The small $\alpha$ (red line in the graph) takes more iteration to find the optimal solution, while the large $\alpha$ (green line in the graph) leads huge fluctuations in search, which makes it difficult to find the optimal solution.

### Exact line search

```{r exact line search}
exactline<-function(x0, grad, tol = 1e-6, max_iteration = 1000){
  A = matrix(c(10, 0, 0, 1), ncol = 2)
  k = 1
  xf = x0
  r = matrix(-grad(xf), ncol = 1)
  alpha = as.numeric((t(r)%*%r)/(t(r)%*%A%*%r))
  xl = xf - alpha * grad(xf)
  x = c(x0,xl)
  while (sqrt(sum((xl - xf)^2)) > tol && k < max_iteration){
    xf = xl
    r = matrix(-grad(xf), ncol = 1)
    alpha = as.numeric((t(r)%*%r)/(t(r)%*%A%*%r))
    xl = xf - alpha * grad(xf)
    k = k + 1
    x = c(x, xl)
  }
  return(list(iteration = k - 1,
              x1 = x[seq(1, 2 * k - 1, 2)],
              x2 = x[seq(2, 2 * k, 2)]))
}
```


```{r plot contour for exact line search}
# implement the method
step1 = exactline(c(1.5, -1.5),grad)

z = matrix(0, 100, 100)
x1 = seq(-1.5, 1.5, length = 100)
x2 = seq(-1.5, 1.5, length = 100)

# store function value for every grid point
for(i in 1:100){
  for(j in 1:100){
    z[i,j] = f(c(x1[i],x2[j]))
  }
}

# plot contour map
contour(x1, x2, z, nlevels=20)
for(i in 1:step1$iteration){
  segments(step1$x1[i],step1$x2[i],step1$x1[i+1],step1$x2[i+1],lty=2,col='red')
}
```

Although every step of exact line search is exact, exact line search takes more time compared with others.
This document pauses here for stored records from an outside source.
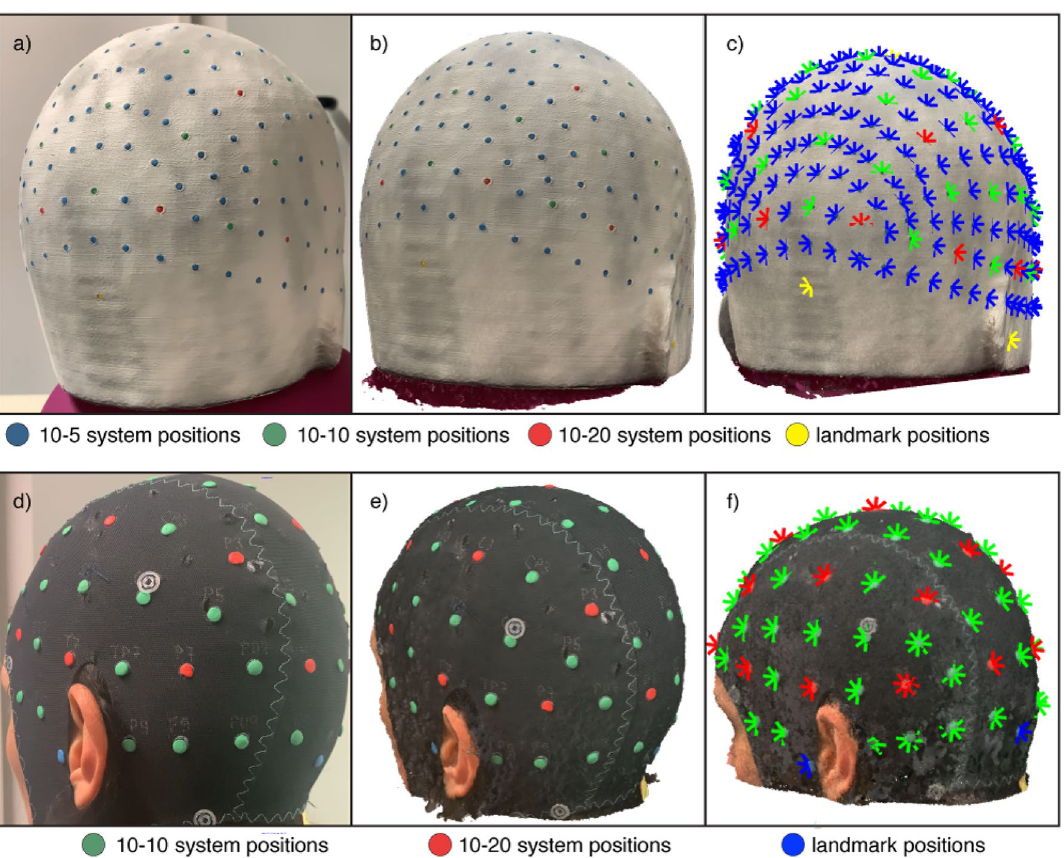
Figure 1. ( a ) Exemplary frame extracted from the recorded video of the phantom marked with the positions of the 10–5 EEG system. ( b ) Reconstructed 3D model of the head phantom obtained with the photogrammetry- based method. ( c ) Locations of the markers identified on the mesh of the phantom. ( d ) Exemplary frame extracted from the recorded video of one of the participants marked with the positions of the 10-10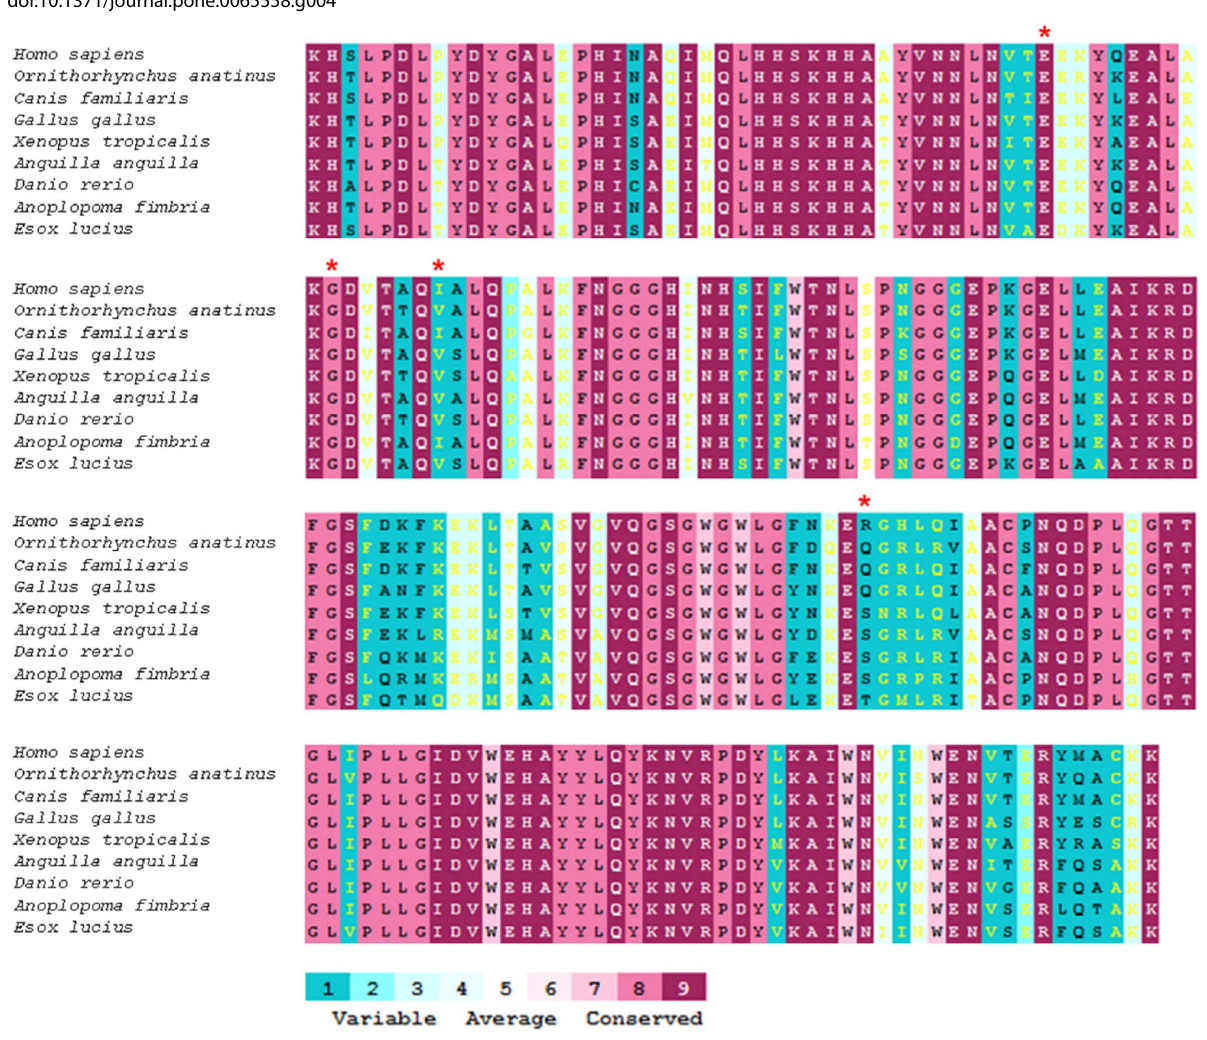
Figure 5. Multiple protein sequence alignment using ConSurf shows evolutionary conservation of amino acid residues. The colour- coding bar shows the colouring scheme: conserved amino acids are coloured bordeaux, residues of average conservation are white, and variable amino acids are turquoise. SNP positions are marked by an asterisk. doi:10.1371/journal.pone.0065558.g005 PLOS ONE |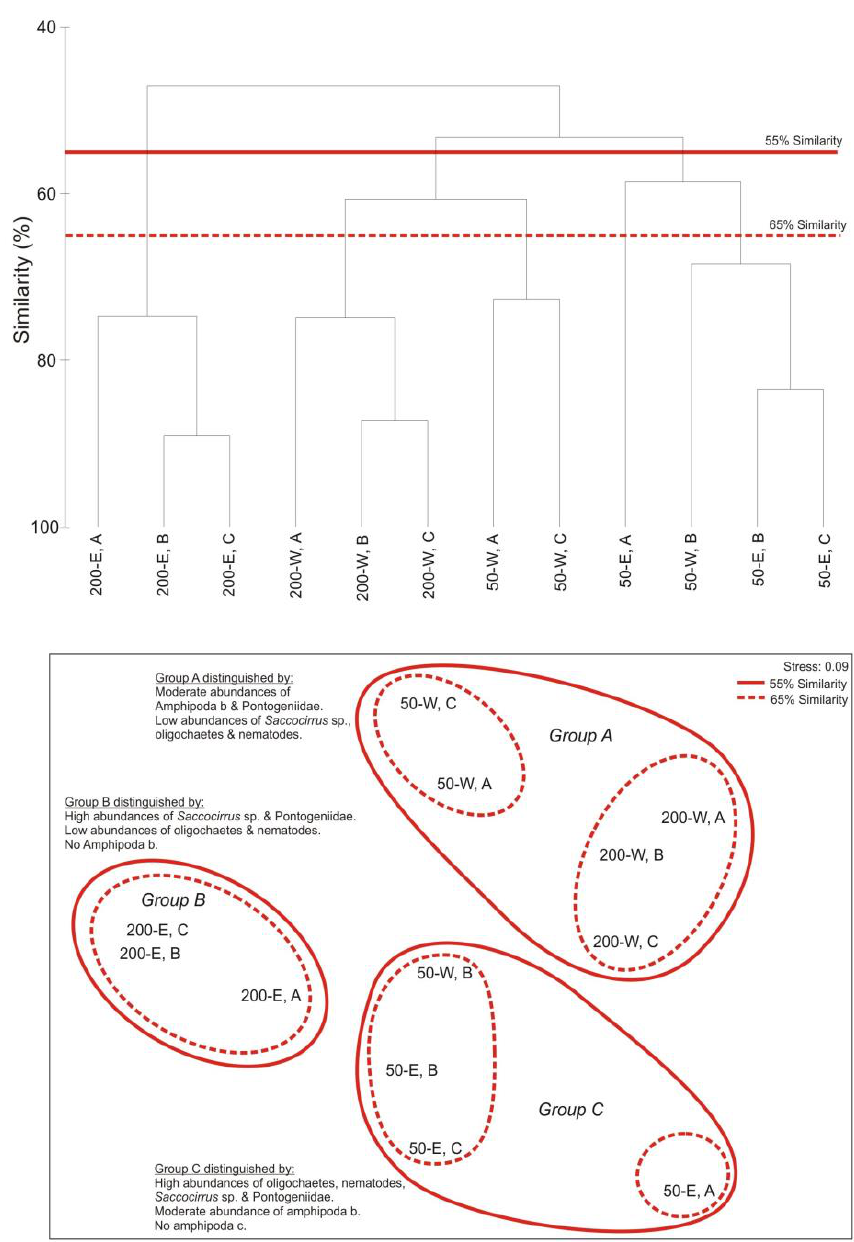
Figure 5. Cluster analysis and non-metric multi-dimensional scaling (nMDS) of intertidal infauna sampled from beach sites near the wastewater outfall. Samples linked at lower levels of similarity in the cluster analysis or closer together in the nMDS were faunally more similar. Data were 4th root transformed (2D stress = 0.09) and groups were formed based on 55% and 65% levels of similarity.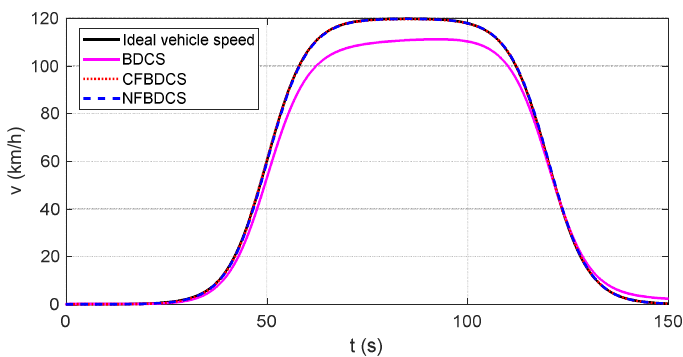
Figure 24. Vehicle speed tracking performance under uncertain conditions.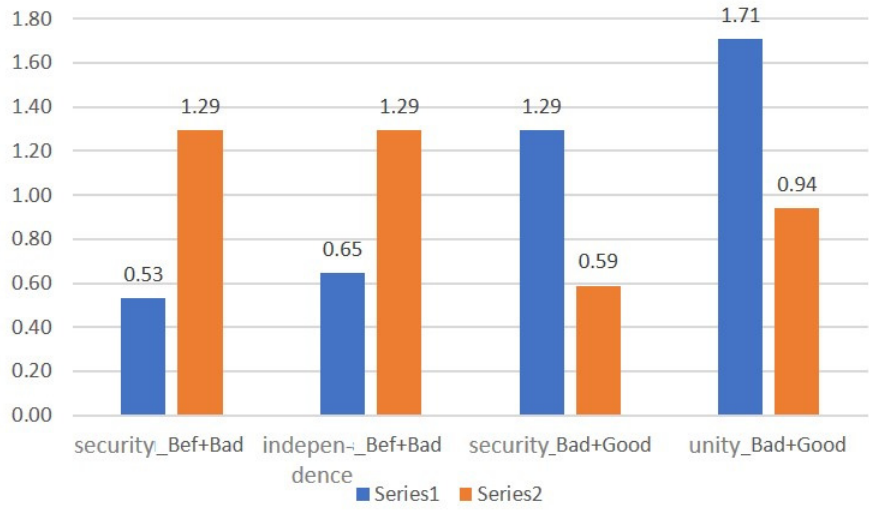
Figure 12. Comparison of the values of the scales with significant differences.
### Backtracking Line Search

```{r backtracking line search}
backtracking<-function(x0, grad, tol = 1e-6, alpha = 0.01, beta = 0.8,max_iteration = 1000){
  k = 1
  xf = x0
  xl = xf - alpha * grad(xf)
  x = c(x0, xl)
  while (sqrt(sum((xl - xf)^2)) > tol && k < max_iteration){
    xf = xl
    alpha = beta * alpha
    xl = xf - alpha * grad(xf)
    k = k + 1
    x = c(x, xl)
  }
  return(list(iteration = k - 1,
              x1 = x[seq(1, 2 * k - 1, 2)],
              x2 = x[seq(2, 2 * k, 2)]))
}
```
Choose initial $\alpha = 0.2$, and factor $\beta = 0.8$
```{r plot}
# implement the method
step1 = backtracking(c(1.5, -1.5), grad, alpha = 0.2, beta = 0.8)

z = matrix(0,100,100)
x1 = seq(-1.5, 1.5, length = 100)
x2 = seq(-1.5, 1.5, length = 100)

# store function value for every grid point
for(i in 1:100){
  for(j in 1:100){
    z[i,j] = f(c(x1[i], x2[j]))
  }
}

# plot contour map
contour(x1, x2, z, nlevels=20)
for(i in 1:step1$iteration){
  segments(step1$x1[i],step1$x2[i],step1$x1[i+1],step1$x2[i+1],lty=2,col='red')
}
```

The large initial $\alpha$ can be used in backtracking line search, since after several steps $\alpha$ becomes really small.